Duncan v. State

Luke, J.

The indictment in this case alleges that J. T. Duncan and G. T. McLarty, being officers of a bank, received money on general deposit in said bank, knowing that it was insolvent, which *656deposit resulted in loss to the depositors. Plaintiffs in error assign error on the overruling of demurrers to the indictment. Counsel for plaintiffs in error in their brief say: “Indictment was demurred to on several grounds, but the only ground that will be insisted upon here is the one pointing out that the indictment does not allege that either of the defendants actually participated in receiving the deposit;” and in their brief they deal at length with the punctuation and grammatical construction of the indictment. The indictment, under any reasonable construction, does allege that the defendants received the money on general deposit. The exact language and punctuation of the indictment is as follows, except that this court, for the sake of illustration, has cut off by parenthesis the language contained between the subject and the predicate: “The grand jurors . . in the name and behalf of the citizens of Georgia, charge and accused J. T. Duncan and G. T. McLarty of the county and State aforesaid with the offense of a felony for that the said J. T. Duncan and G. T. McLarty (on the 25 day of February, 1928, in the year of our Lord nineteen hundred and 28 in the county aforesaid, did then and there, unlawfully and with force and arms: J. T. Duncan being then and there president of the Douglasville Banking Company, a chartered bank incorporated under the laws of Georgia, and G. T. McLarty being then and there cashier of said Douglasville Banking Company, said chartered bank incorporated under the laws of the State of Georgia, said J. T. Duneanand said G. T. McLarty being such officers of said bank and having charge and control of said bank,) did receive in said bank money on general deposit as follows, to wit: eighty nine dollars ($89.00) eighty seven dollars of said deposit being lawful currency of the United States and two dollars in silver, of the value of $89.00) from Banks Brothers, a partnership, firm composed of J. M. Banks and J. B. G. Banks, said bank being insolvent at the time of so receiving said deposit, and said insolvency being well known to said accused at the time of so receiving said deposit and loss and injury having resulted to said depositors as a result of having made said deposit. . . .” (italics ours).

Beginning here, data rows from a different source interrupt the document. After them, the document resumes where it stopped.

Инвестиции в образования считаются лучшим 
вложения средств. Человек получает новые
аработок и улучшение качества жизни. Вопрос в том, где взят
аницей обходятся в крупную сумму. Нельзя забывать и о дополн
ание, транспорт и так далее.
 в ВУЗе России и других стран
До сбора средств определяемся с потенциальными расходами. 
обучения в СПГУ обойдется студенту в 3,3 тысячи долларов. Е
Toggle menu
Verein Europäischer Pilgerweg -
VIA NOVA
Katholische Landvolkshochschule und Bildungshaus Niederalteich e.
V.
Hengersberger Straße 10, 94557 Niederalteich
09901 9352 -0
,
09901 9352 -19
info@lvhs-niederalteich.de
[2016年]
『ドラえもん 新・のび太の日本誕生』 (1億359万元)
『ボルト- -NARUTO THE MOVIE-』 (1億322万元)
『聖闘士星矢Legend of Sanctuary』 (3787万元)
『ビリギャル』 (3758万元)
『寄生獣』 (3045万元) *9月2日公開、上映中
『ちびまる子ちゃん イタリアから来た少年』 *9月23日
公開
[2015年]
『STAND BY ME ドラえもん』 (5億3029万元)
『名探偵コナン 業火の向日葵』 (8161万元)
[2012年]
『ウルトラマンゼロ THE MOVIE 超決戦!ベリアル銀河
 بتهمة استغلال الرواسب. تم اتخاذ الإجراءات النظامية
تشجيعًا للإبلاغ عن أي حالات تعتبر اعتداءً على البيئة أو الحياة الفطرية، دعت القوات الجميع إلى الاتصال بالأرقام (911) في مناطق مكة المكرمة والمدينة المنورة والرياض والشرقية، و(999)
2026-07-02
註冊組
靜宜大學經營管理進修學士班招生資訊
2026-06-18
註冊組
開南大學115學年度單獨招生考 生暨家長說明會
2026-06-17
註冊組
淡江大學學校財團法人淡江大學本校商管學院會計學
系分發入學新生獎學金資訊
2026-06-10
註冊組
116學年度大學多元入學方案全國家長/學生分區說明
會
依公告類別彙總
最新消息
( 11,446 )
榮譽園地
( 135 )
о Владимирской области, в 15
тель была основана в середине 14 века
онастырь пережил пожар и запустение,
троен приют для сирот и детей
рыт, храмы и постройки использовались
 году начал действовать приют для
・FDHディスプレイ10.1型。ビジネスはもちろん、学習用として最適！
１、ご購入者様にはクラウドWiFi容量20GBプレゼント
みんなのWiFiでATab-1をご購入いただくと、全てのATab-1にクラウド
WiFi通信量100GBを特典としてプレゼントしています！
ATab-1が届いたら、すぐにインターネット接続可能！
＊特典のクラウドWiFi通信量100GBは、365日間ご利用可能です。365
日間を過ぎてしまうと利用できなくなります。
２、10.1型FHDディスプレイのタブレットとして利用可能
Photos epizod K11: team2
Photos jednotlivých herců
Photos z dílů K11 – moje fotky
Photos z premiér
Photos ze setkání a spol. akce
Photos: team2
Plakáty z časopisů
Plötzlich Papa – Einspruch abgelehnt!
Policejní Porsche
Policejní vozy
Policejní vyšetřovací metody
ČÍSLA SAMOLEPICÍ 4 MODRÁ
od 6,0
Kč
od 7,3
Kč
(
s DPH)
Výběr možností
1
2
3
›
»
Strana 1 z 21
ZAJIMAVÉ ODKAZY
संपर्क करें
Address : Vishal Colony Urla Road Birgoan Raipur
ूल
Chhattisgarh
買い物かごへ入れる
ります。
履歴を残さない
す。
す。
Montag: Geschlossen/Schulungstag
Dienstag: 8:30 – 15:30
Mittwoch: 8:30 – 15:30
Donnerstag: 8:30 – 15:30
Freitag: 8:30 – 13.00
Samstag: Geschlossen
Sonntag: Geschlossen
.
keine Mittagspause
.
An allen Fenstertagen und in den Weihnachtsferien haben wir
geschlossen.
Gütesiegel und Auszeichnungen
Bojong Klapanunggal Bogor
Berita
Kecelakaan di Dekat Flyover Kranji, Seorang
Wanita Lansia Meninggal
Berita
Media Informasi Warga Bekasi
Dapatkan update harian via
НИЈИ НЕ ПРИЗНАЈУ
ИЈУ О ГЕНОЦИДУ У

In addition to the foregoing the following shows an allegation that the defendants received the money: “J. T. Duncan being then and there president of the Douglasville Banking Company, a chartered bank incorporated under the laws of Georgia, and G. T. Mc*657Larty being then and there cashier of said Douglasville Banking Company, (said chartered bank incorporated under the laws of the State of Georgia, said J. T. Duncan and said G. T. McLarty being such officers of said bank and having charge and control of said bank,) did receive in said bank money on general deposit as follows.” (Italics and parenthesis ours.)

In addition to the foregoing the following shows an allegation that the defendants received the money: “said J. T. Duncan and said G. T. McLarty (being such officers of said bank and having charge and control of said bank,) did receive in said bank money on general deposit as follows.” (Italics and parenthesis ours.)

While the grammatical construction and the punctuation of the indictment are not entirely correct, yet, eliminating a strained construction and applying a reasonable construction to the allegations of the indictment, it unquestionably sufficiently alleges that the defendants received the money. “It is a well settled rule in this State, that the language of an indictment is to be interpreted liberally in favor of the State” (Green v. State, 109 Ga. 536, 540, 35 S. E. 97); and where an indictment alleges the offense in the language of the statute, and in such manner as to put the accused on notice of the charge against them, and “so plainly that the nature of the offense charged may be easily understood by the jury,” grammatical errors will not vitiate it. See Ga. L. 1919, pp. 212, 219. As stated in Studstill v. State, 7 Ga. 2, 17, the provision of law contained in section 954 of the present Penal Code “was obviously intended to sweep away all technical exceptions to indictments; and such is the character of the one under discussion.”

The court did not err in overruling the demurrers to the indictment..

Judgment affirmed.

Broyles, O. J., and Bloodworth, J., concur.